While some of the nation’s railroad tracks have been turned to bike trails, there are still plenty of them around to transport large groups of us between cities and take a few cars off our clogged highways.
But sometimes, no matter how much butter or cheese sauce is heaped upon them, we still won’t eat our vegetables.
This is the real problem with efforts to boost passenger rail travel, particularly long distance travel between cities (light rail is a separate issue). As the New York Times reported earlier this month, the bipartisan infrastructure bill lumbering through Congress includes $66 billion in new funding for Amtrak.
Perhaps more importantly, the bill tweaks the public transportation agency’s legal mission, the Times reports. It would change Amtrak’s goal to “meet the intercity passenger rail needs of the United States” rather than achieving “a performance level sufficient to justify expending public money.” It would also add language that prioritizes service in rural areas in addition to urban ones.
Since it was founded by Congress as the nation’s passenger rail operator in 1971, Amtrak has been a black hole of government funding — a place money goes to disappear without many results. While quasi-commuter routes in the Northeast have been popular, long-distance service in the rest of the nation continues to sputter.
There are good reasons for that. Cars, trucks and SUVs have become much more comfortable for long-distance travel in the past 50 years. Cruise control and other safety features make it easier on drivers. Everything from cushier seats to in-vehicle entertainment systems make the time pass more quickly for passengers.

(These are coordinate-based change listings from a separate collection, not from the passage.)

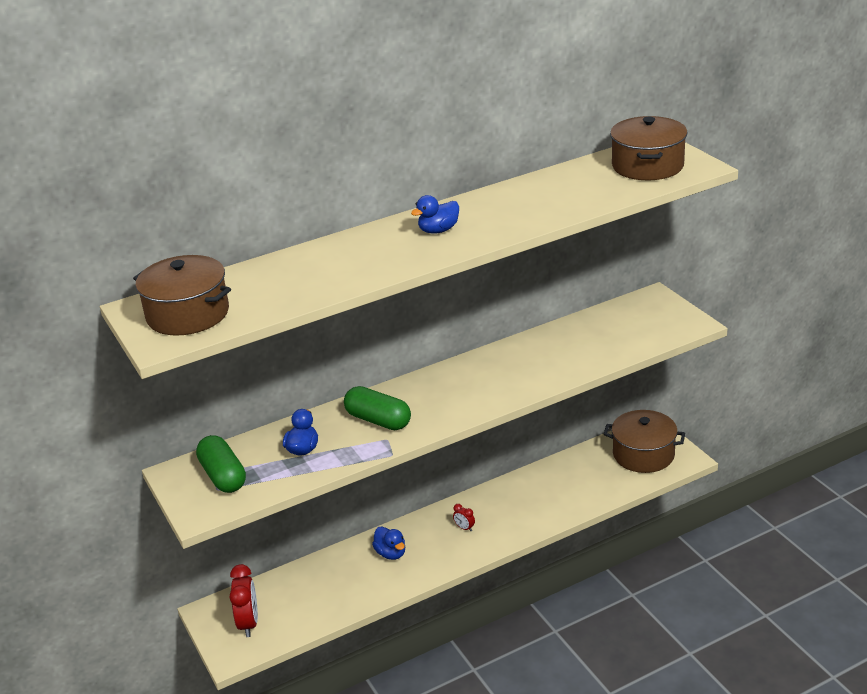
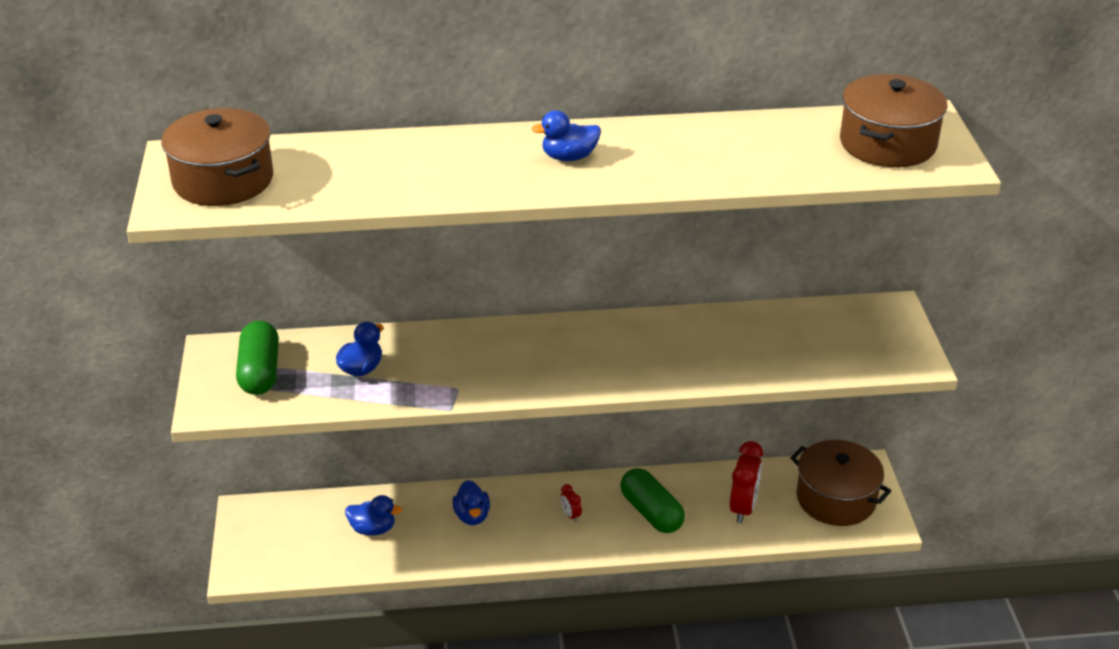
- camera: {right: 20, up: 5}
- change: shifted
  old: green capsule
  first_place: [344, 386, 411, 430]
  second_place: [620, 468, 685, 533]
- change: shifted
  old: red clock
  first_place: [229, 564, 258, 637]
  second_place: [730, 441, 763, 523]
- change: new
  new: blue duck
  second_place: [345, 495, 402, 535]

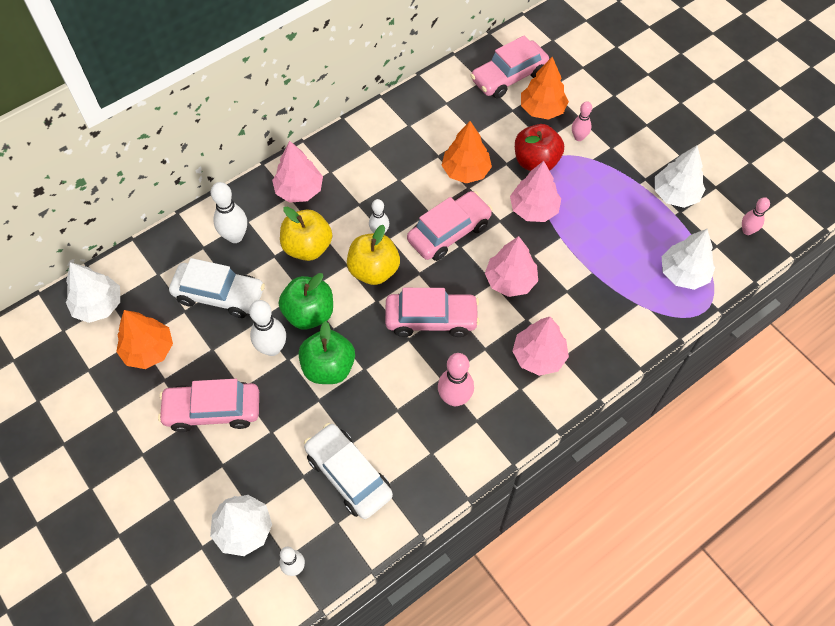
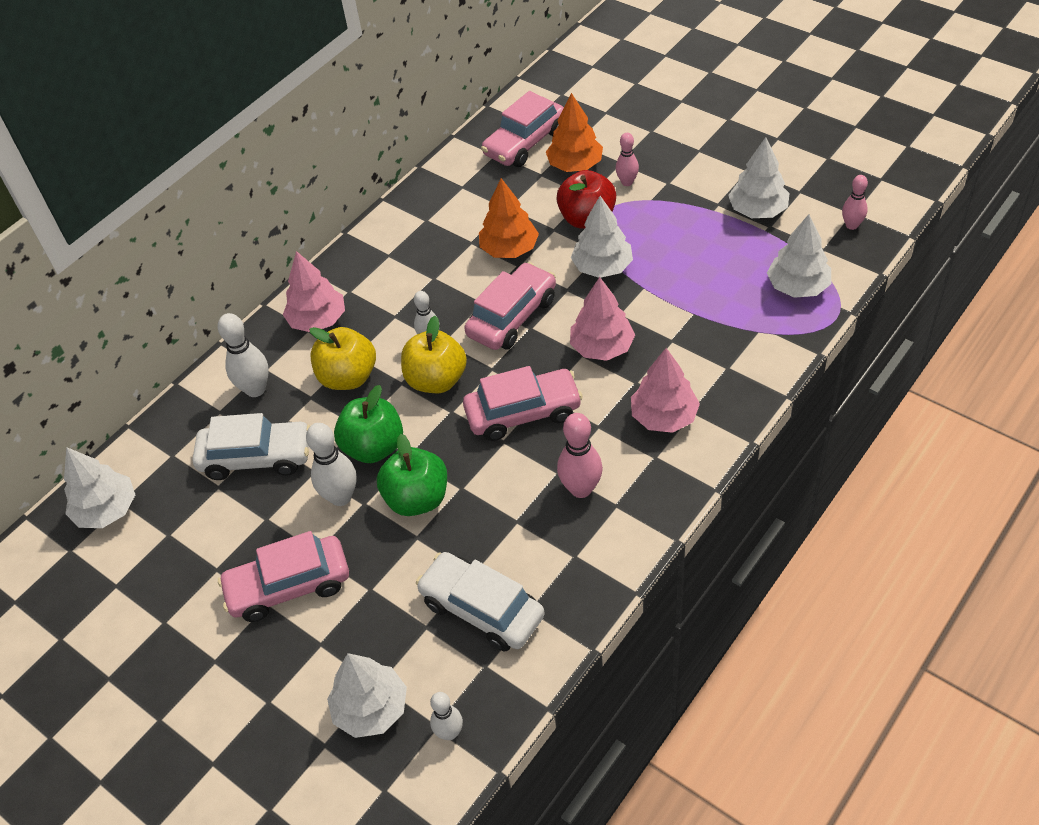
- camera: {right: -10, up: -10}
- change: repainted
  old: pink tree
  new: white tree
  first_place: [510, 161, 561, 222]
  second_place: [571, 196, 633, 278]
- change: gone
  old: orange tree
  first_place: [116, 310, 173, 369]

And most of all, with private vehicles people leave and arrive at destinations whenever they want, and arrive exactly where they want.

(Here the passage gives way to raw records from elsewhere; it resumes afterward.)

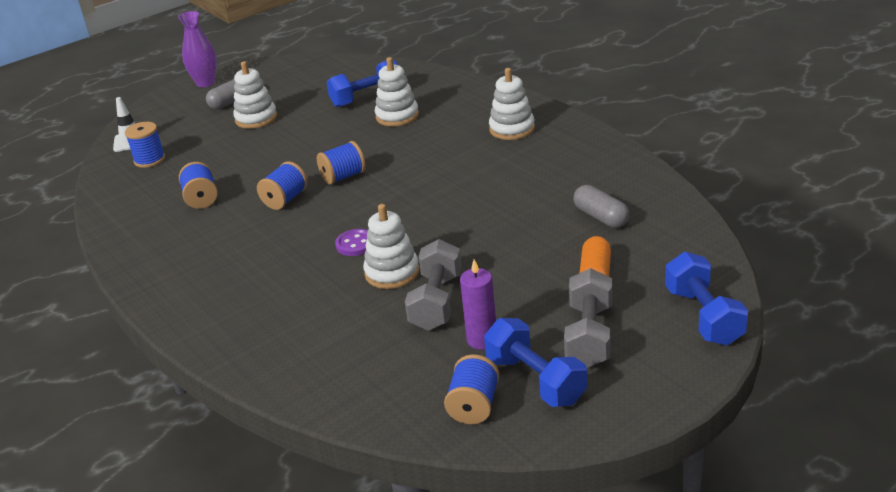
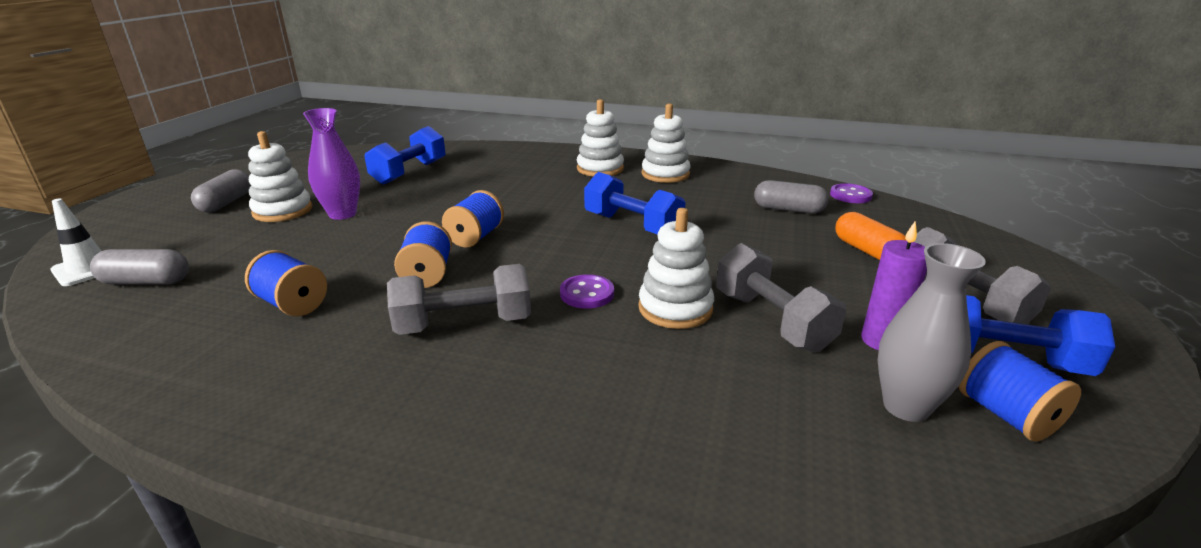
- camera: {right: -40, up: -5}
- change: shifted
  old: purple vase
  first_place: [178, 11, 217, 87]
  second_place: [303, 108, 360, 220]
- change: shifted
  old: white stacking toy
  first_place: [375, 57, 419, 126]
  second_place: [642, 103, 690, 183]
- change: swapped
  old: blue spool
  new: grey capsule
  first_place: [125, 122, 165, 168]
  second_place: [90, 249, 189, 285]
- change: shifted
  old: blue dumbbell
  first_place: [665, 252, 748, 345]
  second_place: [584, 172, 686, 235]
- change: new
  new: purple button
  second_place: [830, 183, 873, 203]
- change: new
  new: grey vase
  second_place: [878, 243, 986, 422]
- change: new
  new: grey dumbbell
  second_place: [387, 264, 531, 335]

Amtrak can never achieve convenience like that, but it can provide an enjoyable, environmentally sustainable and (we hope) affordable alternative travel option. Rail advocates hope the latest funding infusion — the infrastructure bill money would be the largest investment in passenger rail since Amtrak began — can upgrade the passenger experience and expand the selection of routes.

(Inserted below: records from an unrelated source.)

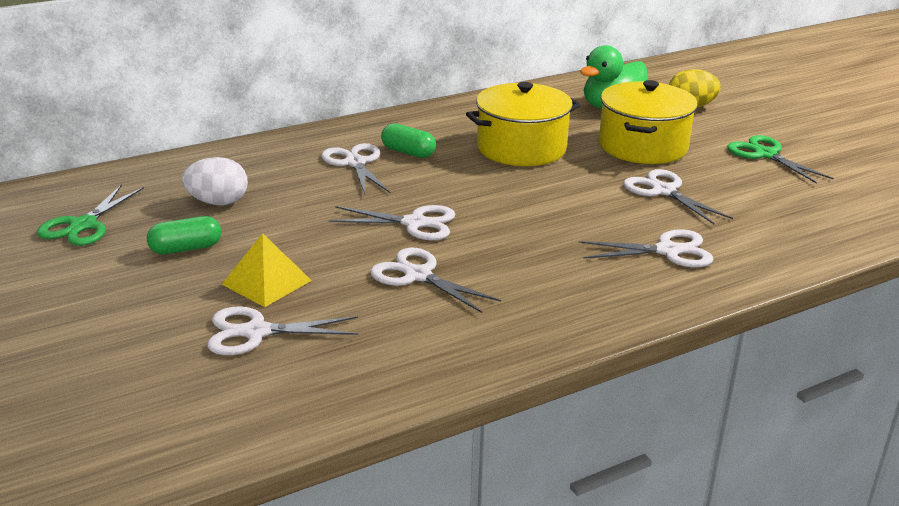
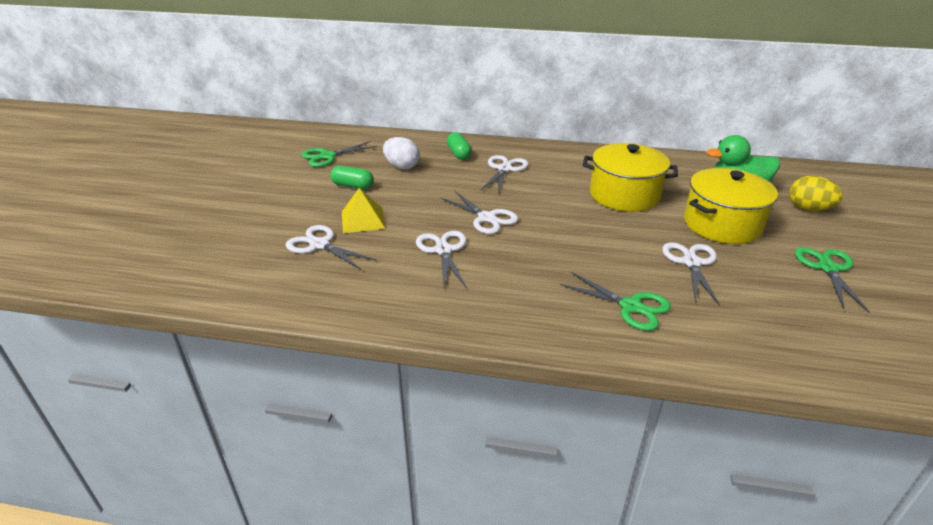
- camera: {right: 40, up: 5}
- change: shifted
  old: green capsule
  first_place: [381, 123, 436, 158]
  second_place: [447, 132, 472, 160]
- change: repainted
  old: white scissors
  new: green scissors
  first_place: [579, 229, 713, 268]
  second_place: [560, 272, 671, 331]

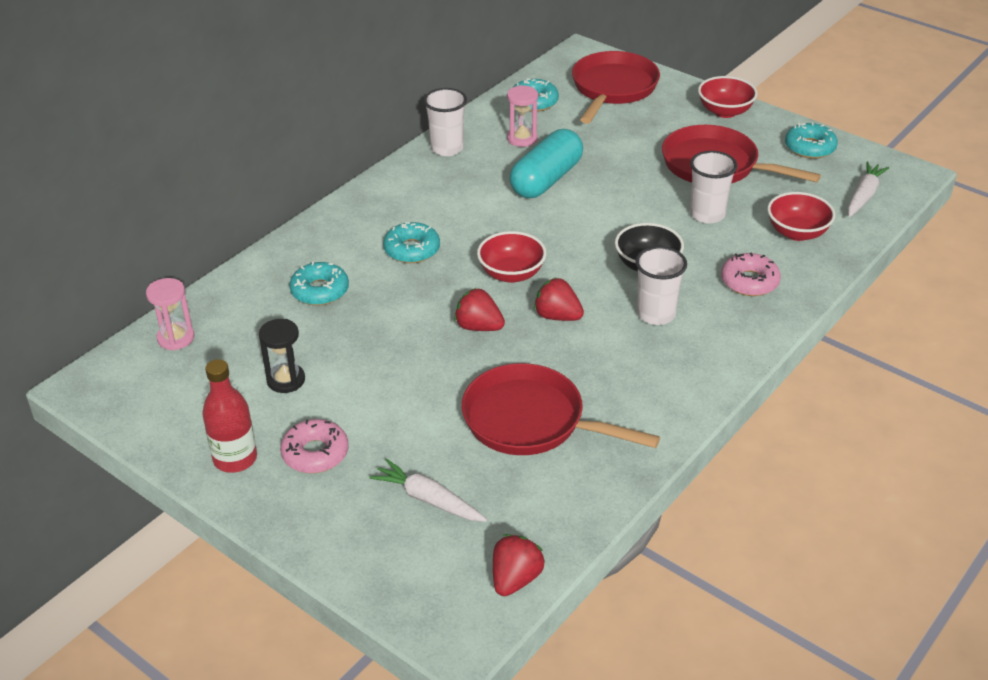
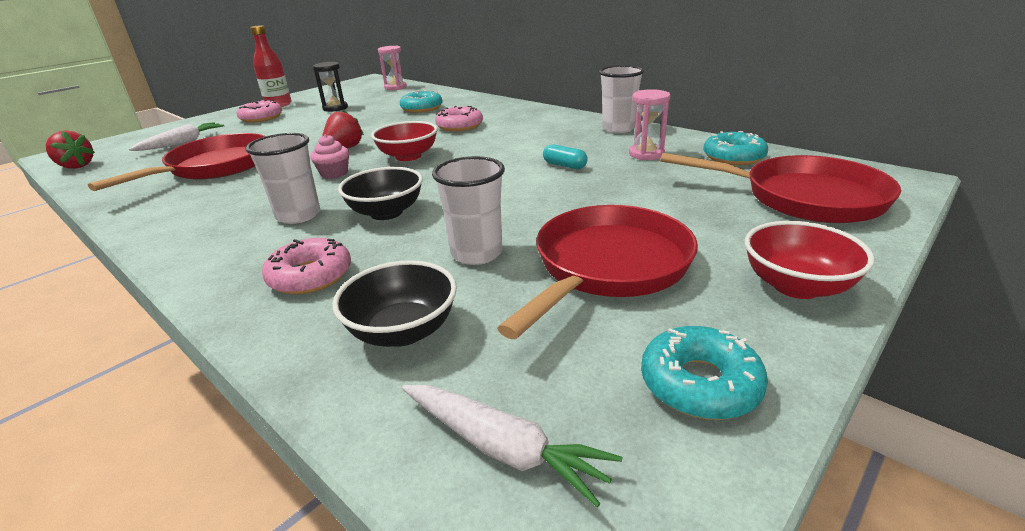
- camera: {right: 95, up: -10}
- change: scaled
  old: turquoise capsule
  first_place: [510, 129, 583, 198]
  second_place: [543, 144, 588, 169]
  factor: 0.43
- change: repainted
  old: red bowl
  new: black bowl
  first_place: [767, 192, 835, 241]
  second_place: [332, 260, 457, 347]
- change: repainted
  old: turquoise donut
  new: pink donut
  first_place: [383, 222, 440, 263]
  second_place: [435, 106, 483, 132]
- change: swapped
  old: red strawberry
  new: pink cupcake
  first_place: [534, 278, 584, 321]
  second_place: [310, 134, 349, 179]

The latter is the goal of All Aboard Washington (AAWA; https://www.aawa.us/), which has as its mission statement: “To promote rail as an integral part of Washington state's transportation solutions and as a means for connecting our urban and rural communities.”
To this end, AAWA has hosted a series of meetings this month promoting a new Amtrak route that would link Seattle, the Yakima Valley, Tri-Cities and Walla Walla, among other communities. Here’s a map of what they’re proposing:
When combined with the existing Amtrak Cascades route along the western portion of the state and the two Empire Builder routes linking Spokane to Seattle and Portland, a significant number of Washington’s major cities would be served by passenger rail.
An important and worthy goal … but the new routes won’t mean anything if we’re not willing to use them. Here’s hoping we get the chance to try.
• • •
On a personal level, I have a vested interest in the new Amtrak route … Cathy and I will soon be living in one of those cities.
Sometime within the next month (fingers crossed), we will be moving from Coeur d’Alene, Idaho, to Yakima, Wash., where I will begin my new job at the Yakima Herald-Republic newspaper.
Looking forward to our new home in the Evergreen State, and hopeful that one day, we can take passenger rail into Seattle and beyond.
I hope the plan works out. I've long wondered how it is that the Europeans, Japanese, and others have been able to make passenger rail transportation work for them while we have struggled with it.